一、运行环境
- Linux
- Scala 2.11.12
- Spark 2.4.0
- sbt 1.2.8 (可以通过/usr/local/sbt/bin/sbt sbtVersion查看)
- Scala IDE for eclipse
其中,sbt的安装可以参考:https://blog.youkuaiyun.com/wangkai_123456/article/details/88928953
二、创建scala eclipse项目
2.1 创建工程目录
在Scala IDE for eclipse工作目录下创建工程目录UseRest
mkdir UseRest
然后进入UseRest目录,创建如下所示的目录结构:
UseRest
|__ src
| |__ main
| | |__ scala
|
|__ project
| |__ build.properties
| |__ plugins.sbt
|
|__ build.sbt
更加详细的工程目录可参考:https://blog.youkuaiyun.com/wangkai_123456/article/details/88929459
其中,build.properties文件中配置内容如下:
sbt.version=1.2.8
plugins.sbt文件中配置内容如下:
addSbtPlugin("com.typesafe.sbteclipse" % "sbteclipse-plugin" % "5.2.4")
addSbtPlugin("com.eed3si9n" % "sbt-assembly" % "0.14.9")
build.sbt文件中配置内容如下:
ThisBuild / scalaVersion := "2.11.12"
ThisBuild / organization := "org.kaidy"
// Dependencies for spark
// Excluding JAR files that are already part of the container (like Spark), consider scoping the dependent library to "provided" configuration
val sparkCore = "org.apache.spark" %% "spark-core" % "2.4.0"

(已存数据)
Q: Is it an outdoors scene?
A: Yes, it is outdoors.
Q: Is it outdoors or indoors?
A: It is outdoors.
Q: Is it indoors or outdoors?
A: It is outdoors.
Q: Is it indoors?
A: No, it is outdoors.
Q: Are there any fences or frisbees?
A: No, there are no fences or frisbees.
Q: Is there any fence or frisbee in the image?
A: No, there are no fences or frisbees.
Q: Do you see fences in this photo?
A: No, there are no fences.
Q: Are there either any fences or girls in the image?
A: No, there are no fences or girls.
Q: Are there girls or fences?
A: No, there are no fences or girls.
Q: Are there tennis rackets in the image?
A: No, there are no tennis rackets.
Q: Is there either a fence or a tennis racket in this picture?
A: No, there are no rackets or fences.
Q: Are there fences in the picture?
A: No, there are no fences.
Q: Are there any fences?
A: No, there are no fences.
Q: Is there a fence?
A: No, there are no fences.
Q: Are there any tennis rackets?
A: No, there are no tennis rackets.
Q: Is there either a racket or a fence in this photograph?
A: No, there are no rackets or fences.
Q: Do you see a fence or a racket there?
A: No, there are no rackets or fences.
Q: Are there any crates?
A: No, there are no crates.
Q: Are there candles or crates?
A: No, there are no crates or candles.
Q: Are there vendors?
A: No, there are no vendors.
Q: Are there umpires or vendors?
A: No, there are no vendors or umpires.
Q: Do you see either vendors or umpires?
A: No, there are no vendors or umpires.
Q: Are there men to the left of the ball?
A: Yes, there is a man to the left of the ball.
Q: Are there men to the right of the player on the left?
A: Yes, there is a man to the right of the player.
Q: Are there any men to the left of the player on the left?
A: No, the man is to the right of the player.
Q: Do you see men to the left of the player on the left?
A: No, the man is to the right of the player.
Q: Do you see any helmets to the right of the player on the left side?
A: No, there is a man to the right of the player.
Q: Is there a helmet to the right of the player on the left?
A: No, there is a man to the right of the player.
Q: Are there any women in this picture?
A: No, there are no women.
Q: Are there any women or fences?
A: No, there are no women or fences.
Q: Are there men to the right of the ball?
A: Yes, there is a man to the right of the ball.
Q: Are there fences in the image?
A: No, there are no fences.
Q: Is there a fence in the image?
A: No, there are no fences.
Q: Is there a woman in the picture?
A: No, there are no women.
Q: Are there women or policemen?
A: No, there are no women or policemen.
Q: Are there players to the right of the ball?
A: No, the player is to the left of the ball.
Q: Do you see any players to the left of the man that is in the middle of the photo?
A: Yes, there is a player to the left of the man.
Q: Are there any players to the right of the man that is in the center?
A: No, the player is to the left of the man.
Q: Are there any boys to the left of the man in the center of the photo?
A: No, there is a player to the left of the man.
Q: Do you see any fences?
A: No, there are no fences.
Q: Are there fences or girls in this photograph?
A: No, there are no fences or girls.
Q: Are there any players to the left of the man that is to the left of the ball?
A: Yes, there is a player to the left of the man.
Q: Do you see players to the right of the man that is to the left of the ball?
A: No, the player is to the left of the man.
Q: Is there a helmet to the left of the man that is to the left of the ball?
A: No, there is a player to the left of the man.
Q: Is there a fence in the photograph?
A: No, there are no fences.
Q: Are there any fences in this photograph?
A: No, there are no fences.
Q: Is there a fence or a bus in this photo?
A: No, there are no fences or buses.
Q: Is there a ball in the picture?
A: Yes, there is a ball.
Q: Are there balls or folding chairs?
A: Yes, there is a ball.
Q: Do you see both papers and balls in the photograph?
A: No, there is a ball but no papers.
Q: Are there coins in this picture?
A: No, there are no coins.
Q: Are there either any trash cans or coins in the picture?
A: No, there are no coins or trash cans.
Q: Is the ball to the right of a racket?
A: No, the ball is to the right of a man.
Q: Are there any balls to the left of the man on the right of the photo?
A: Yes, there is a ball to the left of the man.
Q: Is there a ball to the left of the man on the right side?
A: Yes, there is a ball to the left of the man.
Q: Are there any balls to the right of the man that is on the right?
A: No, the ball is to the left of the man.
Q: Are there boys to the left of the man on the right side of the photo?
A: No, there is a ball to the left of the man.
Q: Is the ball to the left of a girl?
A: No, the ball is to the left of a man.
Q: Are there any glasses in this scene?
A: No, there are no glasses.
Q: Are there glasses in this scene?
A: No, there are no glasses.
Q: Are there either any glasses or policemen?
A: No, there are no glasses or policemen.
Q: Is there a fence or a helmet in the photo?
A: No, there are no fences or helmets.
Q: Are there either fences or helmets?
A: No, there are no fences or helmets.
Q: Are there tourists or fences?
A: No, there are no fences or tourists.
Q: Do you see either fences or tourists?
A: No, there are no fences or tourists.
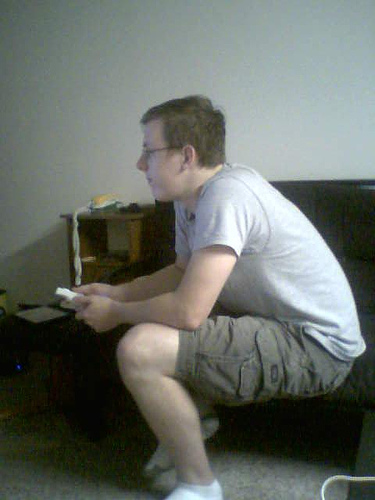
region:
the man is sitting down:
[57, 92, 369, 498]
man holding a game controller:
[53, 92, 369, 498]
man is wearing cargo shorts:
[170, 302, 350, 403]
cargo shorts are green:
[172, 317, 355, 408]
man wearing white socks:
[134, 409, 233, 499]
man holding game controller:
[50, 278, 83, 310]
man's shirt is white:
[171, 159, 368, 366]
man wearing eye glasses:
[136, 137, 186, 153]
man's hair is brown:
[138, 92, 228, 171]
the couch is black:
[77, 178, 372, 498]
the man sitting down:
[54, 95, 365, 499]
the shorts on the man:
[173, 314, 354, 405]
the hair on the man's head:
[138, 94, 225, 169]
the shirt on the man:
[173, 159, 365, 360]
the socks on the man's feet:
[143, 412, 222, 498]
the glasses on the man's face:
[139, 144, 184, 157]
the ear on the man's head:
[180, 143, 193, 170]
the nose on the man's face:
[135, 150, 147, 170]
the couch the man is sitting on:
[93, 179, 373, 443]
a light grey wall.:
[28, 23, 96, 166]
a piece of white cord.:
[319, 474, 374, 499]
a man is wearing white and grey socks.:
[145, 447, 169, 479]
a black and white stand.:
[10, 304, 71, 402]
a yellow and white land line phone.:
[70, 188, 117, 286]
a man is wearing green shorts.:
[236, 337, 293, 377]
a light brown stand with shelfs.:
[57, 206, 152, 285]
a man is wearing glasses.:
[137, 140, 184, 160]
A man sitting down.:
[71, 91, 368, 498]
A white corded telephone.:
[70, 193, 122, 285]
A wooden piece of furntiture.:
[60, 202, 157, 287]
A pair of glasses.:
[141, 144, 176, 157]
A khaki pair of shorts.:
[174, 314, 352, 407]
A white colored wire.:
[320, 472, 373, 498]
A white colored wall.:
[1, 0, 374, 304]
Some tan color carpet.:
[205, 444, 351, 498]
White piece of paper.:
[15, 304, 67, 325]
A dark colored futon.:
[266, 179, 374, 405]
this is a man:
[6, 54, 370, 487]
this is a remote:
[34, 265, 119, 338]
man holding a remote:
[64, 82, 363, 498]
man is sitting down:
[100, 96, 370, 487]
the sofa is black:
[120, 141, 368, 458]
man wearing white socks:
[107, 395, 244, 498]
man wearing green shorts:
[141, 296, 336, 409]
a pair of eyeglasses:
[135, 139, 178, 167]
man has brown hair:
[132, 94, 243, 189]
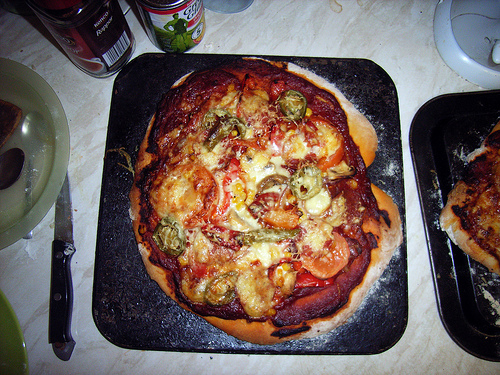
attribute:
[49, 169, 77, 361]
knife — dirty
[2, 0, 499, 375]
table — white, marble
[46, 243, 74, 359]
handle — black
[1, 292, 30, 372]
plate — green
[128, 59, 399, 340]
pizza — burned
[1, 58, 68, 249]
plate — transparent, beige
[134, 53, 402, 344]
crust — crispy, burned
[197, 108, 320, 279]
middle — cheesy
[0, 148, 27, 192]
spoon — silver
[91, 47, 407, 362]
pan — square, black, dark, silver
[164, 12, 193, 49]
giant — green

---

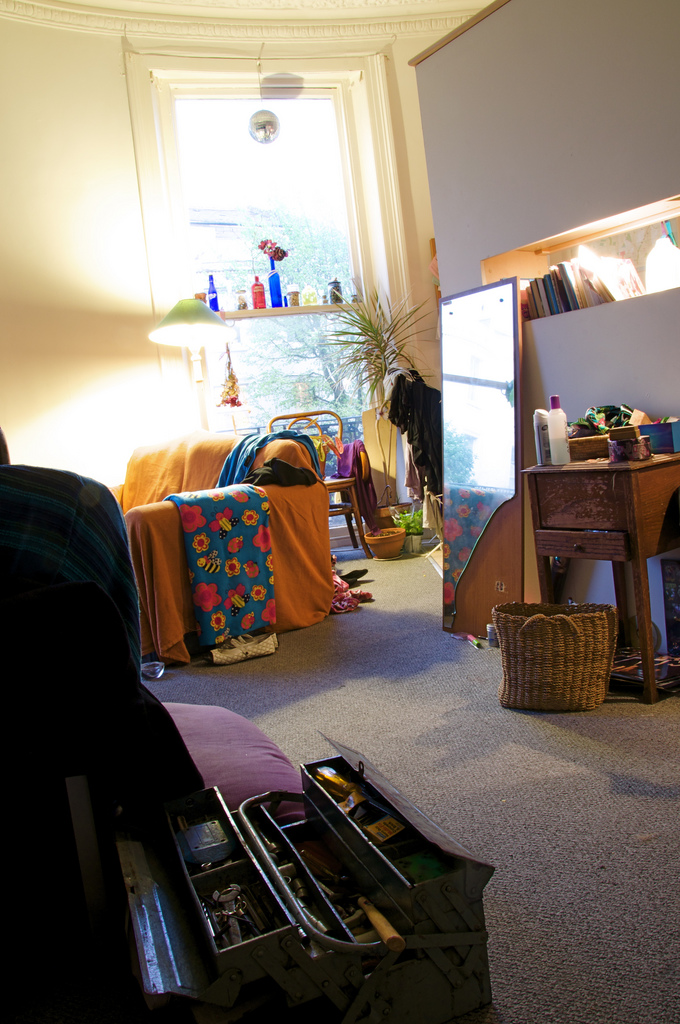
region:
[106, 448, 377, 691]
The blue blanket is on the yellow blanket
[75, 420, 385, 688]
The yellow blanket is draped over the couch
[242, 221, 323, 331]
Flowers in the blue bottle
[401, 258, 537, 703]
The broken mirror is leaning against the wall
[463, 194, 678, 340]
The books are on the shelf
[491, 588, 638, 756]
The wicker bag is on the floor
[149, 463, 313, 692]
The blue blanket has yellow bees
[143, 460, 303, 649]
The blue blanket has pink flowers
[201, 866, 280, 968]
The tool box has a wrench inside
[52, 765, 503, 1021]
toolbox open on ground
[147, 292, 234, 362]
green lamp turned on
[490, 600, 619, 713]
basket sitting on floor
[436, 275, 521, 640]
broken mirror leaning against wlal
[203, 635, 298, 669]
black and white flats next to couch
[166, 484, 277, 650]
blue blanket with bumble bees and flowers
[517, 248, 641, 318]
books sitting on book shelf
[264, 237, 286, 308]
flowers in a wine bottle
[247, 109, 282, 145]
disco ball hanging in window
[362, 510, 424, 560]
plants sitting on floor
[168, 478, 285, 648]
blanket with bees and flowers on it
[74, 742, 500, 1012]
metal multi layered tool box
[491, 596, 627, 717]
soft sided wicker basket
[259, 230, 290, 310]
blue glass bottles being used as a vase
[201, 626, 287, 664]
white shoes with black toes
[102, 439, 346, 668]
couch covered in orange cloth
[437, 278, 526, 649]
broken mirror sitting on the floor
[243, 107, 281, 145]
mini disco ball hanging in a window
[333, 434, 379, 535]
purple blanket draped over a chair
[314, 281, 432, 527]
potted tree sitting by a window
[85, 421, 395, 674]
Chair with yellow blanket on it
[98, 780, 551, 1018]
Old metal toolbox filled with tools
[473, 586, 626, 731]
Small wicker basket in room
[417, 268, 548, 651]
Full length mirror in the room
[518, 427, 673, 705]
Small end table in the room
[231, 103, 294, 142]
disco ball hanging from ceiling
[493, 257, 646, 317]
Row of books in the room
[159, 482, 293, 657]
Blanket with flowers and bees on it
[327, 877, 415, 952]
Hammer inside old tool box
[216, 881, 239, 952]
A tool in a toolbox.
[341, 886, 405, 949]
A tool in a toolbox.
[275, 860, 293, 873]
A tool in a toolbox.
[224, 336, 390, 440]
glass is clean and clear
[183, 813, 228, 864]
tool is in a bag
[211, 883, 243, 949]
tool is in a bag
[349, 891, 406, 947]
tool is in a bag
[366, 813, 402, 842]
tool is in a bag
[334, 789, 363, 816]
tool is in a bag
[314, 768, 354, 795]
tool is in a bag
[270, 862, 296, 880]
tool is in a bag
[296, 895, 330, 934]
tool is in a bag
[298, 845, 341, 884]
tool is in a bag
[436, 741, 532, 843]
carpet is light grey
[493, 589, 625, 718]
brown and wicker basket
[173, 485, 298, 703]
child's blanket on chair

* **待完成任务**
[1] 对照 Scala 项目配置说明,判断下列三项陈述是否与其相符,并逐项回答“是”或“否”,同时原样引出作为依据的原文。
(a) 运行环境中使用的 Spark 版本为 2.4.0。
(b) build.properties 文件将 sbt.version 设为 1.2.8。
(c) plugins.sbt 中引入的 sbt-assembly 插件版本为 5.2.4。
[2] 根据 Scala 项目配置说明,简要回答以下问题。
(a) 在 Scala IDE for eclipse 工作目录下创建的工程目录叫什么名字?
(b) build.sbt 中把 organization 设置成了什么?
(c) 通过哪条命令可以查看 sbt 的版本?
[3] 请接着 Scala 项目配置说明的最后一句往下续写。
这些数据是另一份独立的材料。

* **参考答案**
[1]
(a) 是。原文:“Spark 2.4.0”
(b) 是。原文:“sbt.version=1.2.8”
(c) 否。原文:“addSbtPlugin("com.eed3si9n" % "sbt-assembly" % "0.14.9")”

[2]
(a) UseRest
(b) "org.kaidy"
(c) /usr/local/sbt/bin/sbt sbtVersion

[3]
val sparkSql = "org.apache.spark" %% "spark-sql" % "2.4.0"
// https://mvnrepository.com/artifact/org.scalaj/scalaj-http
val scalaJson = "org.scalaj" %% "scalaj-http" % "2.4.1"
lazy val root = (project in file("."))
.settings(
name := "UseRest",
version := "1.0",
libraryDependencies ++= Seq(
sparkCore % "provided",
sparkSql % "provided"
),
libraryDependencies += scalaJson
)
2.2 生成eclipse项目文件
进入工程主目录UseRest,输入如下命令创建eclipse应用程序
sbt eclipse
等上述命令执行结束之后,可以看到成功创建Eclipse应用程序信息如下:
.....省略一些信息
[info] About to create Eclipse project files for your project(s).
[info] Successfully created Eclipse project files for project(s):
[info] UseRest
sbt:UseRest>
2.3 导入Eclipse中
ok,创建好上述应用程序之后,我们就可以打开eclipse,导入这个刚创建的应用程序。具体操作为File->Import->Existing Projects into Workspace导入之前创建的工程即可。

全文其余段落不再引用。